When writing, it’s often just as important knowing what not to say, as it is knowing what to include, and this clearly includes all writing, but from my perspective, it’s easier to perceive when expressed through the eyes of my fictional characters and my very real readers.

As always, you don’t want to waste your readers time. Nor do you want the story’s pacing to lag, or the story to ebb and flow, so you need to be as concise as possible, cutting whatever you say to the bone. Yet still, there’s much more involved than just that.

Traditionally, new authors tend to do ‘data dumps’, where they simply create a rich intricate back story, and then dump the entire thing in the readers lap, creating a virtually unreadable mishmash of undecipherable gibberish. The obvious problem here, isn’t that the back story isn’t vital, but that readers simply can’t process that much information all at once.

Instead, it’s best to parse that information out over time, revealing each separate detail of their past one at a time, when it’ll have the maximum impact and the greatest relevance to the story. In essence, you parse the vital information out a single nugget at a time, getting the reader used to such emotional revelations, so they’re eagerly awaiting the next.

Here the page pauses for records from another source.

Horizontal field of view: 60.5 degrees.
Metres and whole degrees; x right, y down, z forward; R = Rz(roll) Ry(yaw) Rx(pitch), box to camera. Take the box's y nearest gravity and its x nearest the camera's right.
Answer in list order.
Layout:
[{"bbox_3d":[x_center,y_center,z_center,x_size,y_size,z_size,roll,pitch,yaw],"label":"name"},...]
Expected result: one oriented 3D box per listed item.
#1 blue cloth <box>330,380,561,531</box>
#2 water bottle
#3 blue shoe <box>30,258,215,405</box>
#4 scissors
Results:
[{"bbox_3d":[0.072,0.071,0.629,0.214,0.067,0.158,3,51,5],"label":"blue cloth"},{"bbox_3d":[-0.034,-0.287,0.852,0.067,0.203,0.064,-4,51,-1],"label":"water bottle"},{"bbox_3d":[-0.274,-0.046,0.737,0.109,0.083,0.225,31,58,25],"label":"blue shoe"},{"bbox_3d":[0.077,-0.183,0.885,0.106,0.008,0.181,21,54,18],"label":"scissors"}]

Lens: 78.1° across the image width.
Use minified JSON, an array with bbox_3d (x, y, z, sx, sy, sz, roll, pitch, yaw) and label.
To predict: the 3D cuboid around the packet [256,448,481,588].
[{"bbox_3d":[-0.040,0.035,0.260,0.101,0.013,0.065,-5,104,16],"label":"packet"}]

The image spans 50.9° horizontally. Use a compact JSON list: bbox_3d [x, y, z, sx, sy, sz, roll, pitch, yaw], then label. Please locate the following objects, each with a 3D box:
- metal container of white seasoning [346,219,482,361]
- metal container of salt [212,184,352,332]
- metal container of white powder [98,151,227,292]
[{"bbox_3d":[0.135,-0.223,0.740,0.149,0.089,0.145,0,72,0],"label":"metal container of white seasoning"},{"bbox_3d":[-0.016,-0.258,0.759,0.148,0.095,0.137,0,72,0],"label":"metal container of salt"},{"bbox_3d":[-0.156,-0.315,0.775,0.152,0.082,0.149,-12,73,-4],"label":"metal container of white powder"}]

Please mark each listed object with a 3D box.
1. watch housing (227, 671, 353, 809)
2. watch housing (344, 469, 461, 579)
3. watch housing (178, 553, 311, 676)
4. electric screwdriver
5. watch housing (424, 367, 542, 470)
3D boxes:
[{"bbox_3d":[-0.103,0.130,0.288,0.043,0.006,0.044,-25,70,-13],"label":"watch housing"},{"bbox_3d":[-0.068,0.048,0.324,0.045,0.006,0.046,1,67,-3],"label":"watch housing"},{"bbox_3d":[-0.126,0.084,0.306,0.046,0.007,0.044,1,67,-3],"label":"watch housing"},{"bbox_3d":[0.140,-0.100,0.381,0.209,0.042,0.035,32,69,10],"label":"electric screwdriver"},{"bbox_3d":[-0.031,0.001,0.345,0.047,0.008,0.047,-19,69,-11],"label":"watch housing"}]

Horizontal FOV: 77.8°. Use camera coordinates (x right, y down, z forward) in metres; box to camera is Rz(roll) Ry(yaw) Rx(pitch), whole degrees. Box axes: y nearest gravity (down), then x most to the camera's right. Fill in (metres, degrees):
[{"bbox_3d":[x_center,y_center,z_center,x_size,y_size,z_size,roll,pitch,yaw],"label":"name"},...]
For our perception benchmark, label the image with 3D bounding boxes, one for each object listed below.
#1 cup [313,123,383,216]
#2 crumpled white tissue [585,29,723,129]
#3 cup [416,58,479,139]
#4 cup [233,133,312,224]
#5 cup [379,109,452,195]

Yet, once more, that’s only a small part in what not to include in a story. Ultimately, if you tell the reader everything they want to know, you’re actively keeping the reader at bay, shoving them out of the story, so you can tell them everything, which is clearly a mistake. To make the story personal for readers, you need to pull them into the story with you and allow them to solve the inherent mysteries and solve the many conflicts, on their own.

Now this is by no means a simple process, but it’s a necessary one. Without this reader participation, the story will be all tell, and no show. All “John did this and Tom did that”, with no self-discovery or the reader actually feeling as if they’re living life through both John’s and Tom’s adventures.

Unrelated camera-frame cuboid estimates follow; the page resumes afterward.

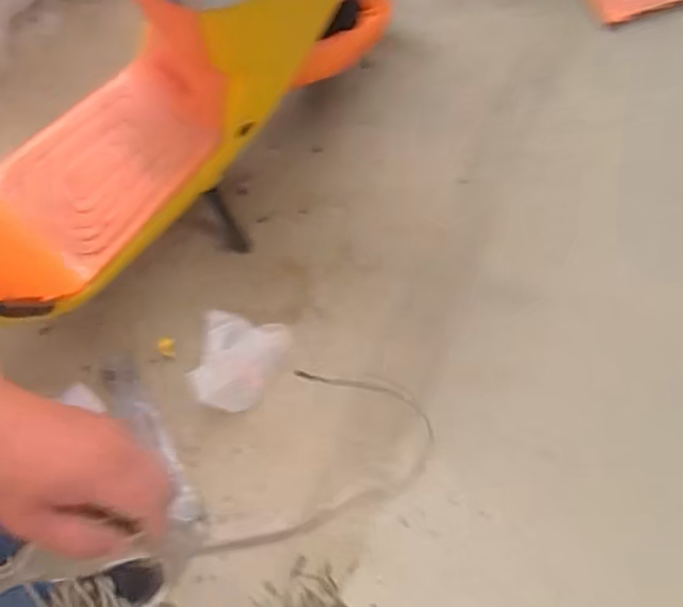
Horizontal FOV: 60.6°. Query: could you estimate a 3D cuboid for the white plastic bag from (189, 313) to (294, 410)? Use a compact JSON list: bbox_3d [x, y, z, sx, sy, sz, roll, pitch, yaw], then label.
[{"bbox_3d":[-0.210,0.112,1.154,0.166,0.123,0.186,14,71,1],"label":"white plastic bag"}]

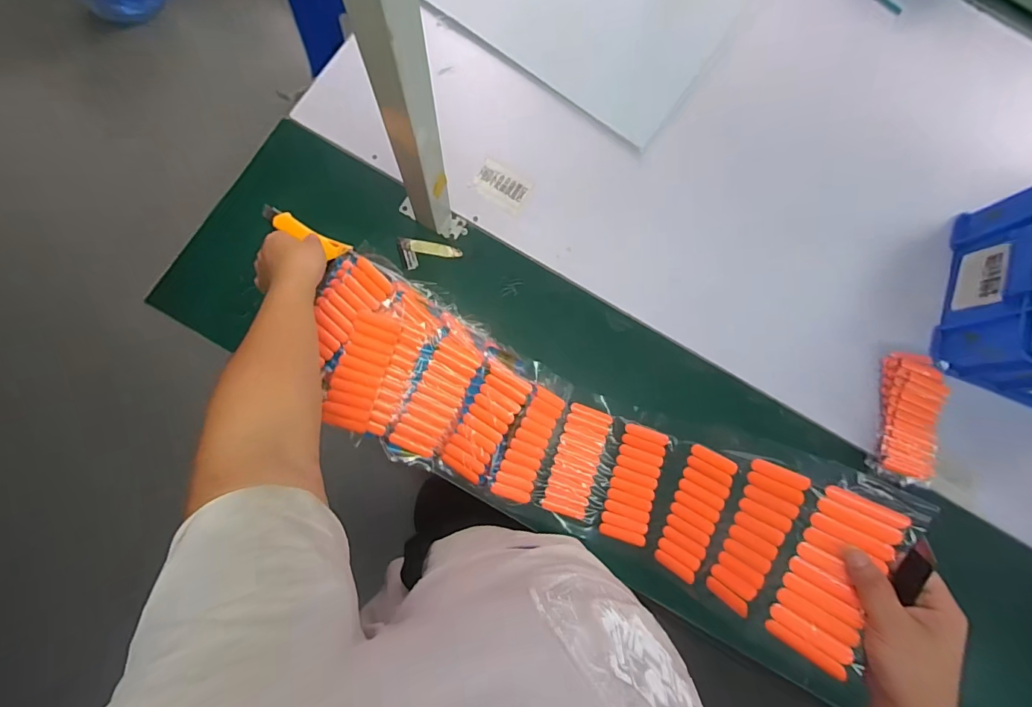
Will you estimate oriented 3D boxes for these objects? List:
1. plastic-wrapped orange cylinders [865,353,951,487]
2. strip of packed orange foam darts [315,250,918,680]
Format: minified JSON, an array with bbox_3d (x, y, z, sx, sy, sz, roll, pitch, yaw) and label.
[{"bbox_3d":[0.607,0.098,0.675,0.093,0.032,0.200,19,80,-2],"label":"plastic-wrapped orange cylinders"},{"bbox_3d":[0.027,0.101,0.552,0.662,0.218,0.194,25,80,16],"label":"strip of packed orange foam darts"}]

The key to this sort of ‘non-detail’, is to lead the reader to the edge, giving them time and the encouragement, to figure the story details out for themselves. For the reader to feel a part of the story, they have to actively live the story, solving the crises, winning the girls (and boys) and playing a key role in the entire story!

Now, as usual, there are multiple techniques which help with this. Primarily, these consist of foreshadowing (ex: outlining things so that when they occur, the reader will understand why they’re so important to the overall story, rather than surprise ending which jar the reader right out of the story) and red-herrings, which intentionally lead the reader down unproductive dead ends, keeping them unsure of how things will turn out.